Each version row shows:
- Version number and timestamp
- Row count — records in this version
- Tokens used — AI tokens consumed
- Duration — how long generation took
- Prompt — the prompt used (if any)
Comparing Versions
- Open the Versions tab
- Click a version row to preview its data
- Use version history to compare data across generations or roll back to an earlier dataset
Switching the Active Version
The Data tab always shows the latest version by default. To view an older version:
- Open the Versions tab
- Click the version you want to inspect
- The Data tab updates to show that version's records
Token Usage
Each generation consumes AI tokens. Token usage is displayed:
- In the generation completion notification
- On each version row in the Versions tab
- In the organization-level usage dashboard under Settings > Usage
Factors affecting token usage:
- Number of rows generated
- Schema complexity (field count, nested objects)
- Prompt length
- Locale variants
Optimizing usage:
- Generate larger batches instead of many small generations
- Use concise, targeted field descriptions
- Reuse existing versions when the data hasn't changed
Rate Limits
| Tier | Generations per Hour | Max Rows per Generation |
|---|---|---|
| Free | 10 | 1,000 |
| Pro | 100 | 10,000 |
| Enterprise | Unlimited | Unlimited |
When you reach the limit, the Generate button is disabled.

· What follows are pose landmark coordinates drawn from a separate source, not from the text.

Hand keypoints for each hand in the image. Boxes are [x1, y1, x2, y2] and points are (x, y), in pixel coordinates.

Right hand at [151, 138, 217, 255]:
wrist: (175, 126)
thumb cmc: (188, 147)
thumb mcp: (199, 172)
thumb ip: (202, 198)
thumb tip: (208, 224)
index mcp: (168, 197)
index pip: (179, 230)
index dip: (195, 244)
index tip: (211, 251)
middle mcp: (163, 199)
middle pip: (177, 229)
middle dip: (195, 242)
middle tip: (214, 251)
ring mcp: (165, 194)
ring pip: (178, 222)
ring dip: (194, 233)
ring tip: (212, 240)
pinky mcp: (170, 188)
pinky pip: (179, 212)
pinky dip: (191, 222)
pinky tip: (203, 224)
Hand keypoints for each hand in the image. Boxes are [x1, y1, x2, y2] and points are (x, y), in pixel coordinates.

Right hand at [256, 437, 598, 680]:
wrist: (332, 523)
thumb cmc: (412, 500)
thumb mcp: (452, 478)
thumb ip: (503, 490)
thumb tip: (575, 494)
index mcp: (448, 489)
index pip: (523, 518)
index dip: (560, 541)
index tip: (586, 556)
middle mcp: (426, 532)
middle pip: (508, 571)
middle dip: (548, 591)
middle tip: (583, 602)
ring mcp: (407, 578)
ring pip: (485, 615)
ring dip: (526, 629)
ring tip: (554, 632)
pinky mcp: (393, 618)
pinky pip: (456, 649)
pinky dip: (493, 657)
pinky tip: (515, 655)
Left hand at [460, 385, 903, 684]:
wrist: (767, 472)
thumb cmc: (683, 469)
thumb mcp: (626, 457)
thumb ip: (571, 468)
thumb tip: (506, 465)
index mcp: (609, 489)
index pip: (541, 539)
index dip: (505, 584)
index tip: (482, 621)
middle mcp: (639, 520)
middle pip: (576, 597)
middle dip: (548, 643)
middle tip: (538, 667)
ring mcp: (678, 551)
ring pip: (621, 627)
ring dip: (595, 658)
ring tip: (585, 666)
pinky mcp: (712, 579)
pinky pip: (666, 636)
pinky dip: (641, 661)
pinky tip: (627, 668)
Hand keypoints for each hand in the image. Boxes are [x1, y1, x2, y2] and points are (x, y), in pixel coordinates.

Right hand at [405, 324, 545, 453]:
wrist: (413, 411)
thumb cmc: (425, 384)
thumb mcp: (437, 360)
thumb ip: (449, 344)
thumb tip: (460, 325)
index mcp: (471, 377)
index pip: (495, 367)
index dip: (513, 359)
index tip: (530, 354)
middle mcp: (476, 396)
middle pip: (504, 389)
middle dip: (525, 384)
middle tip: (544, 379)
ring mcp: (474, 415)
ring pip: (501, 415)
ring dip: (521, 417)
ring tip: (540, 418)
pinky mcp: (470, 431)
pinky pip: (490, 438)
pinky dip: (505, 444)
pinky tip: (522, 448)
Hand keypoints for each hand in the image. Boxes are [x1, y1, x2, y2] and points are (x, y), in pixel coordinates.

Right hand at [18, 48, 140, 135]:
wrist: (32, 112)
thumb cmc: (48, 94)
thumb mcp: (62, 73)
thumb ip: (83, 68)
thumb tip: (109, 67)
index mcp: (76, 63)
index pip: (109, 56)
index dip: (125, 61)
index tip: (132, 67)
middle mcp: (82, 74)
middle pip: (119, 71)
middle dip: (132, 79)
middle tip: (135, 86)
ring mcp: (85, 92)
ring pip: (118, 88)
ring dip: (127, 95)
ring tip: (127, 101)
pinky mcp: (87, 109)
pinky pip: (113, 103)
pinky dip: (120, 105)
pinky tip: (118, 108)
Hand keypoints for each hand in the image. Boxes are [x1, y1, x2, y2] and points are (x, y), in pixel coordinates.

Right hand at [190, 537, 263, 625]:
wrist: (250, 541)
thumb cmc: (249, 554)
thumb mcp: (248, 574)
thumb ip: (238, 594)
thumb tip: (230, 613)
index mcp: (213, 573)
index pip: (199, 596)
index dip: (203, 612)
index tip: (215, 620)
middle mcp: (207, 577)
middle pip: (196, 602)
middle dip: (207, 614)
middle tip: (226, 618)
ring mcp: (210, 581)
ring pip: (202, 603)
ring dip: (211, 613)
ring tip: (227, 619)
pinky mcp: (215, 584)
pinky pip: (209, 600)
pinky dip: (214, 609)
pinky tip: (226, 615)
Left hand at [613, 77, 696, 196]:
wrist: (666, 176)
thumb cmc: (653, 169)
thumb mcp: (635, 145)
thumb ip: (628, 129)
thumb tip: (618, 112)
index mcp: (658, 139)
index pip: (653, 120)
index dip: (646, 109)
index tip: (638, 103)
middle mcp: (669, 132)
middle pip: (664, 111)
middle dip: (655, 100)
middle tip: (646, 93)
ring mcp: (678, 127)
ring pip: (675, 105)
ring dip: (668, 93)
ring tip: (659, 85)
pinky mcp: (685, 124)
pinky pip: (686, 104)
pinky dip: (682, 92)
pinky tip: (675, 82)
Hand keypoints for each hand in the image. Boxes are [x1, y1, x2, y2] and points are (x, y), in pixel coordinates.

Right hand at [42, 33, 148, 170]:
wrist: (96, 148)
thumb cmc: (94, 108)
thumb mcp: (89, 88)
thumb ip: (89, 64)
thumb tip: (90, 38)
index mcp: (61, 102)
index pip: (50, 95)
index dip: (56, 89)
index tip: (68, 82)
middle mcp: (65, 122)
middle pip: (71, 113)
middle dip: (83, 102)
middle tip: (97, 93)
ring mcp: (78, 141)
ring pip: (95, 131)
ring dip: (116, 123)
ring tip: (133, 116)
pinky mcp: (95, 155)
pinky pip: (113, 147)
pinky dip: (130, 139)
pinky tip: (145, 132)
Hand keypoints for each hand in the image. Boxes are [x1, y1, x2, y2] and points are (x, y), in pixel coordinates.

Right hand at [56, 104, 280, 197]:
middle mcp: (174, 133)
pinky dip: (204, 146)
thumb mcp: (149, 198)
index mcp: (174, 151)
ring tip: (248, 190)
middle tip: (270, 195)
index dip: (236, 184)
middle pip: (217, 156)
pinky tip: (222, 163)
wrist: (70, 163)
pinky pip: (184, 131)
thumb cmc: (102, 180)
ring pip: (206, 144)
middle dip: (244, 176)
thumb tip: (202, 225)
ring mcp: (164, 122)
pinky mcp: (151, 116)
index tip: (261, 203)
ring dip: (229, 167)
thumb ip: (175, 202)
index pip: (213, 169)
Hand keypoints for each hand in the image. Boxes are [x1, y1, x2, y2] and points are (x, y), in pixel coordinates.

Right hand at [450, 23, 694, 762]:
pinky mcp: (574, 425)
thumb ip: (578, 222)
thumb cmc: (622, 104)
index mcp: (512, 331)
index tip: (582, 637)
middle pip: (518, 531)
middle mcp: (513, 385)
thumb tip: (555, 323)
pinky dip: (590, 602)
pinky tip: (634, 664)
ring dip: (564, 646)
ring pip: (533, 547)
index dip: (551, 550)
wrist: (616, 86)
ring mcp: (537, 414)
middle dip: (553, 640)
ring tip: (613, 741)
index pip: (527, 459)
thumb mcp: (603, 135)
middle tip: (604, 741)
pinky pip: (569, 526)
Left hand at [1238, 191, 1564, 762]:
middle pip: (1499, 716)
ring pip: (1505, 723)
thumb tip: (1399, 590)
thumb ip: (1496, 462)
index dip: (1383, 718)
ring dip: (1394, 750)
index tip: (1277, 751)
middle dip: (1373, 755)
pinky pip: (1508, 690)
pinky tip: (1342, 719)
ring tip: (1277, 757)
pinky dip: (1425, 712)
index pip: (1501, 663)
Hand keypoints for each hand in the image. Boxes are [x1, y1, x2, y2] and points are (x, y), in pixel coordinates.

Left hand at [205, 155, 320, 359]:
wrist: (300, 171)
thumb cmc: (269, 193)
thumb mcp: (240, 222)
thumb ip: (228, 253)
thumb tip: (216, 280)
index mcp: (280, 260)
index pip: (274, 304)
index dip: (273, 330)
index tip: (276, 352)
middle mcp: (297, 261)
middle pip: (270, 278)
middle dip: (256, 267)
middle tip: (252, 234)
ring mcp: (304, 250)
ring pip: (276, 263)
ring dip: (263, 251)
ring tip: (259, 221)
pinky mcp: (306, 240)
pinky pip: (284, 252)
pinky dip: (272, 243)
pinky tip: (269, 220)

A banner shows when the limit resets. Limits reset hourly.
Troubleshooting
Generated data is too generic
Add more specific prompts and field descriptions. A field named status with the description "Order fulfillment status: pending, processing, shipped, delivered, cancelled" produces far better results than status alone.
Data doesn't match the schema
Check for type mismatches in your schema. Ensure field descriptions are consistent with the selected types.
Large generation seems stuck
Generations of 10,000+ rows can take several minutes. The progress bar updates periodically. You can navigate away and return — the generation continues in the background.